All of which is to say Allen did not put grammar (like a period or a semi-colon) between his production and his life.  He lived the throb and rode the wave, like a one-man realization of a possession troupe, full of ancestors. Now, a decade down the line, it is high time to re-visit the conjugation and be re-mixed ourselves!  And it is worth highlighting: Allen was not just a street-stroked master of the mouth-jam; he was riffing on his own diabetes and phrenia in a manner that instructed others; he cooked a mean repast and gave it to others without cost; he counseled regarding sobriety and addiction with first person conviction; he mentored and moved with seamless (and bombastic!) ease from “the street life to university classrooms to community ministering [as] an example of the remarkable resilience and healing of social divisions that can occur through the arts,” as one sentence of the grant write-up insists. Growing up Christian, he ended up Buddhist and on-a-mission—pushing all he collaborated with to elude convention, embrace creative fusion, and listen across the boundary and under the wall.  For instance, he presided at my marriage alongside an ensemble that included an activist Methodist pastor, a Sufi saxophonist, an NOI poetess probing the sky, a gospel-singing Filipino family contingent on my wife’s side, and a jazz-band quartet converting Marygrove College’s largest hall into a menagerie of bodies pontificating polyrhythmic pluralities, hoping to channel Coltrane through their toes.  The whole show was like a group gestalt of Ron Allen made multiple. 

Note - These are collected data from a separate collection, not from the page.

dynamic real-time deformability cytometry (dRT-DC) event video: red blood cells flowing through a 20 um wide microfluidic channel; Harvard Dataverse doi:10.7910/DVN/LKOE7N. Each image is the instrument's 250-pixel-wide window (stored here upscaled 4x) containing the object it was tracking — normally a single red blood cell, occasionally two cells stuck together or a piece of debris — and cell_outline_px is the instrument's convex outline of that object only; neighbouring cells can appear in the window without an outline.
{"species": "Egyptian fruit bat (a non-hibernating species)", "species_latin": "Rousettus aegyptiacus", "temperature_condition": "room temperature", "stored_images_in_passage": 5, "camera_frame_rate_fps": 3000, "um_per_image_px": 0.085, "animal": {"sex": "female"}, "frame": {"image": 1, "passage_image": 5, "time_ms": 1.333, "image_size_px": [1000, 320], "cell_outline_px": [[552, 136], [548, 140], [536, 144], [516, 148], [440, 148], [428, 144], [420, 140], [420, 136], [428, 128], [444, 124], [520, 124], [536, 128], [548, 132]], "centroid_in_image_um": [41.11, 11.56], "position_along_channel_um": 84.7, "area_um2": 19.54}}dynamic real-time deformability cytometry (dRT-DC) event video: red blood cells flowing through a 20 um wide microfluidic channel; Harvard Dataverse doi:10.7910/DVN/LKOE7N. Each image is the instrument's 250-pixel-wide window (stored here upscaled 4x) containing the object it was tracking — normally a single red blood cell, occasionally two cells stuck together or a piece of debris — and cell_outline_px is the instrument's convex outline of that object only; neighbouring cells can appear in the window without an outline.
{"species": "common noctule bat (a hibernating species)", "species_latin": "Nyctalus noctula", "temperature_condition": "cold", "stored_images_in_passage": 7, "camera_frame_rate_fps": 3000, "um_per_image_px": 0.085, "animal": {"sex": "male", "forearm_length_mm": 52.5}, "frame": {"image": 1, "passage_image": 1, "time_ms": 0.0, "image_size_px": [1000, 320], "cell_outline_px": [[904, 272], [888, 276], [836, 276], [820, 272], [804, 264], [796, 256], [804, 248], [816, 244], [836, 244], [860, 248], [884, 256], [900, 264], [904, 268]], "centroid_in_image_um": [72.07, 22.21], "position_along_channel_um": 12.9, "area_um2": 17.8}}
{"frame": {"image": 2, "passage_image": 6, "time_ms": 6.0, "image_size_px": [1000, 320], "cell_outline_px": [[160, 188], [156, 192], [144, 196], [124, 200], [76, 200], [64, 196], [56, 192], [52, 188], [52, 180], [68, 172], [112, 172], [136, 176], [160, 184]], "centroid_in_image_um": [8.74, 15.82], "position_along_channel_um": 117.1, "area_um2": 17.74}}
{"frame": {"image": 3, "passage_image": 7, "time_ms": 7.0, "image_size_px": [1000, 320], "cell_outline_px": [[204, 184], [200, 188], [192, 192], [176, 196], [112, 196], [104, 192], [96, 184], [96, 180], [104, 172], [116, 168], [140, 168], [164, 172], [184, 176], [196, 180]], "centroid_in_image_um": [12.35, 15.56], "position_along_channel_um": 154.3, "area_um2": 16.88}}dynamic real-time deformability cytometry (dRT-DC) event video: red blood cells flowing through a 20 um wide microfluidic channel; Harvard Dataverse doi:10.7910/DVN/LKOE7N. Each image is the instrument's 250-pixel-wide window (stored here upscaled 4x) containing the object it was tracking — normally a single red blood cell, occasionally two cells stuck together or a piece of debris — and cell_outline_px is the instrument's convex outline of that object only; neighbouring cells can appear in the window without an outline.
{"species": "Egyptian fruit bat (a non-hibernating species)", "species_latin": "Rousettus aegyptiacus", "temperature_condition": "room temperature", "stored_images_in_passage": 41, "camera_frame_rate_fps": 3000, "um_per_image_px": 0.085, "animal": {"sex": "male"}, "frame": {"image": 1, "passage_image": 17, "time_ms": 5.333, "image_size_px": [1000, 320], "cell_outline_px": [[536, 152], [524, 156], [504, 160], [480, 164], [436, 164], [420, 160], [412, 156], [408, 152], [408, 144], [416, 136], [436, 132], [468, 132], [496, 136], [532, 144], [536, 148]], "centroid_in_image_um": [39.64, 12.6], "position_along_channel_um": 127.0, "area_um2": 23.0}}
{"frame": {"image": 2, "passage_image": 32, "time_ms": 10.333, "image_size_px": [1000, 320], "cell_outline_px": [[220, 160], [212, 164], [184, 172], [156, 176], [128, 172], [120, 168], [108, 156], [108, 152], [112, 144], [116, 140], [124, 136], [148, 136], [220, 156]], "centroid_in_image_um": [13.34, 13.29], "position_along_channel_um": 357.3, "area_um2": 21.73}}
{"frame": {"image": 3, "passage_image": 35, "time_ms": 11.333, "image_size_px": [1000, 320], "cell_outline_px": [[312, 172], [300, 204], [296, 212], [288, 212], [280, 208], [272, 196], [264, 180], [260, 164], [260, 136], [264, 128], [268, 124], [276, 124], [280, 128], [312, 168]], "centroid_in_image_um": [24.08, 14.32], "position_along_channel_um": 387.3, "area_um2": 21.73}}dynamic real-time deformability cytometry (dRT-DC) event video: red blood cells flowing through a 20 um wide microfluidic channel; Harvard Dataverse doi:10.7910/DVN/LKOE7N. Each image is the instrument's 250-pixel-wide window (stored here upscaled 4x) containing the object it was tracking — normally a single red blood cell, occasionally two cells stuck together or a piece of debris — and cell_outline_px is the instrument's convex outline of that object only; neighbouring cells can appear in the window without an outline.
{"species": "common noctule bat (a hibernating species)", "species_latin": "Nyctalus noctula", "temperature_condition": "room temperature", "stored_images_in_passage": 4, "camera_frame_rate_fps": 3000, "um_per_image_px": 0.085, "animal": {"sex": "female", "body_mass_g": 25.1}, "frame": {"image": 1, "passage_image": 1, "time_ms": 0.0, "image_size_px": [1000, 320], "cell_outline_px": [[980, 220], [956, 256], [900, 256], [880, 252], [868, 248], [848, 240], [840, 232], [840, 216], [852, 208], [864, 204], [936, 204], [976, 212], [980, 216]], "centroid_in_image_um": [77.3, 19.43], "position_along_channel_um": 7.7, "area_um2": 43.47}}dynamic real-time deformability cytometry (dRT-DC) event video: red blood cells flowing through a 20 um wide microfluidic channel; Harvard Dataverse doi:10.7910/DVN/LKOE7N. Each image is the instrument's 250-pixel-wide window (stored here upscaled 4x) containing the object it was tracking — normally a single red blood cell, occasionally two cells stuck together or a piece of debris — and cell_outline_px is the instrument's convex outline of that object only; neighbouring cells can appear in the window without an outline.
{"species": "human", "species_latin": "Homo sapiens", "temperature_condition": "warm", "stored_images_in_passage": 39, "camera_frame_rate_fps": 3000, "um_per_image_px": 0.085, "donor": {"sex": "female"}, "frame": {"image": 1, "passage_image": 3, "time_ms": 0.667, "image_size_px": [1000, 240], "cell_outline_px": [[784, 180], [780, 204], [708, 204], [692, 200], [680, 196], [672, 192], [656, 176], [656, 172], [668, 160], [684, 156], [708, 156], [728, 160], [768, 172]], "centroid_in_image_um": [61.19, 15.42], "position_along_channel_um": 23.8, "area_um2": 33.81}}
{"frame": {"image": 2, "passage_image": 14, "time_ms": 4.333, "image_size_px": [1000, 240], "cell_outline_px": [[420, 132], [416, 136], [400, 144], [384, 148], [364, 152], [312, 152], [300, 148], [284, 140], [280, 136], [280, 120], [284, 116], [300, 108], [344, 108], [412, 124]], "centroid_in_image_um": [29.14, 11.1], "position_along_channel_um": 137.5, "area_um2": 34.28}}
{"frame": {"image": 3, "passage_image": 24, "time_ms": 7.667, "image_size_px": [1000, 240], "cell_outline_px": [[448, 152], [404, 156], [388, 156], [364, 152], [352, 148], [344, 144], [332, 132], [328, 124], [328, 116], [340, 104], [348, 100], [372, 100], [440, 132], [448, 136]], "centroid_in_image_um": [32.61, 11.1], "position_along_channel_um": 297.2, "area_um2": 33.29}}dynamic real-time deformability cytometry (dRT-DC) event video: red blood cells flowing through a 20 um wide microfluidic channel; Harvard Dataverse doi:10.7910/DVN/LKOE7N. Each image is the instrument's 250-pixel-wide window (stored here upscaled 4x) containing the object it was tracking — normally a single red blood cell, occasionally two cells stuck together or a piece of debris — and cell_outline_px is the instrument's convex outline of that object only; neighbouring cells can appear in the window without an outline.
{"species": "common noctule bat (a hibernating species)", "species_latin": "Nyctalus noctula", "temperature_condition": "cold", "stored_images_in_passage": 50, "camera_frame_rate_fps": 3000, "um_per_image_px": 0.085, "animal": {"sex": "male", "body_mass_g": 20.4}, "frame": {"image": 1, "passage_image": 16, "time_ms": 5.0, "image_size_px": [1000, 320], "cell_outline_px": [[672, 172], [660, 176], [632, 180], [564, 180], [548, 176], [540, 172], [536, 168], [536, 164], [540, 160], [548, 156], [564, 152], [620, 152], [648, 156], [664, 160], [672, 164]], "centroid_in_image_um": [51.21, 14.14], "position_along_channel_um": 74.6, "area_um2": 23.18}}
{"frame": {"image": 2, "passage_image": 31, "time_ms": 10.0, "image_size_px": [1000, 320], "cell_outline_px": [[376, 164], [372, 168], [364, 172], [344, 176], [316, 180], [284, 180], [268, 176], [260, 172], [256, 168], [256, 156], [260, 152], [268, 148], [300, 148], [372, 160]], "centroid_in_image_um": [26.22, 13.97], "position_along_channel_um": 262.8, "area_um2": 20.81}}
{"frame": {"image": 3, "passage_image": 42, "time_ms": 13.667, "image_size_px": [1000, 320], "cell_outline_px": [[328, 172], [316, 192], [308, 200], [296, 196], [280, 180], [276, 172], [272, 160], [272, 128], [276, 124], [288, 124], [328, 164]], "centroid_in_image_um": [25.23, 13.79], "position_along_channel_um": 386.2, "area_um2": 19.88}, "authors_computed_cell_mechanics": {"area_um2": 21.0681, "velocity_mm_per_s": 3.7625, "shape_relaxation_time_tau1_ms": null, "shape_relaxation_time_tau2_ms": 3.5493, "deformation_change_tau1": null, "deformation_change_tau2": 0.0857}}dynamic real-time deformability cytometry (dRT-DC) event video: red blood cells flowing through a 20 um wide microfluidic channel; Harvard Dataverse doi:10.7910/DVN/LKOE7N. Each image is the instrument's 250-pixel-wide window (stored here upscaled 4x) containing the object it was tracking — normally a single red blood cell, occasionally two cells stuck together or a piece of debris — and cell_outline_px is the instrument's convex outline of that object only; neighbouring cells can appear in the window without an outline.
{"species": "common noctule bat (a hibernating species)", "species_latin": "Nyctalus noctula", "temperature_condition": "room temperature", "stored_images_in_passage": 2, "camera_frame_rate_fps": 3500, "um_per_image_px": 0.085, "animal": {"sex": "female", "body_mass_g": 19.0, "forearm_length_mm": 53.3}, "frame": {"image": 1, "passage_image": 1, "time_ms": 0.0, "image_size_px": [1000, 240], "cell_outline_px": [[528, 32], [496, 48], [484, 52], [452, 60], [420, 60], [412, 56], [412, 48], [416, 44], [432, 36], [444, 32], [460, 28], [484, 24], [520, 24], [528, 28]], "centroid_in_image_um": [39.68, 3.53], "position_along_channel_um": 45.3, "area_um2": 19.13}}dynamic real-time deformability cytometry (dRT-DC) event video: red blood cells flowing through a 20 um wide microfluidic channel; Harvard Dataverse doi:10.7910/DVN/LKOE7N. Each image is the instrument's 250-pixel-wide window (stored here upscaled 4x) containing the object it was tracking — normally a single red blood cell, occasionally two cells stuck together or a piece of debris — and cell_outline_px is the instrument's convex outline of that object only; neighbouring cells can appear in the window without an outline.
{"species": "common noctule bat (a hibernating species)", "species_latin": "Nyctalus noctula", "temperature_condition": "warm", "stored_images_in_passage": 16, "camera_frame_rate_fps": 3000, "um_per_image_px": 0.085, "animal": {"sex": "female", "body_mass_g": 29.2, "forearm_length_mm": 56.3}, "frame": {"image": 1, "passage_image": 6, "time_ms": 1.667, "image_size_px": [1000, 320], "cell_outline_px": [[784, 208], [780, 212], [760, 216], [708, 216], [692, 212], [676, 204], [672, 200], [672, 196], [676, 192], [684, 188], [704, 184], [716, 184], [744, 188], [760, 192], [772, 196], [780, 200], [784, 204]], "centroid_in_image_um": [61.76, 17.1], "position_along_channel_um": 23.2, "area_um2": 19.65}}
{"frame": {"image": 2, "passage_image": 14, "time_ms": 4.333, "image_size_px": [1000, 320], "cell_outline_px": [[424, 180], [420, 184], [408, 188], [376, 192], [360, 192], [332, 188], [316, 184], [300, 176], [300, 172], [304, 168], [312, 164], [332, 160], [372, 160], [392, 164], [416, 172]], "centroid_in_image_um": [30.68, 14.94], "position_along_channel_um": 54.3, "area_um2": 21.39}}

Back up in the present, the Project itself has already begun offering an every-other-month reconstitution of HIP—currently confined by “Coronavirus-tutelage” to a Zoom appearance—featuring the voice of a major invitee as well as a few word-licks by the MCing co-hosts, an open mic for as many as eight on-the-spot word-smiths, a half-hour Q & A session with the featured voice, and a general recapitulation of the Project’s vision and unfolding.  At core is our conviction that this life should be recast in an accessible “ancestral” mode—as example of using art to craft pain and adversity into vibrant cacophony and overcoming, and of using personal relation and advocacy to overcome enmity and division across differences of tradition, religion, and community writ large.  Allen’s art and practice stand as a model.  Here was (and is) a resilience capable of continuously innovating everyday existence into registers of musicality and surprise that becomes an ever-more needed antithesis to today’s commercializing homogenization inside the maw of global capital.  May Ron himself—in friendly form—visit the effort!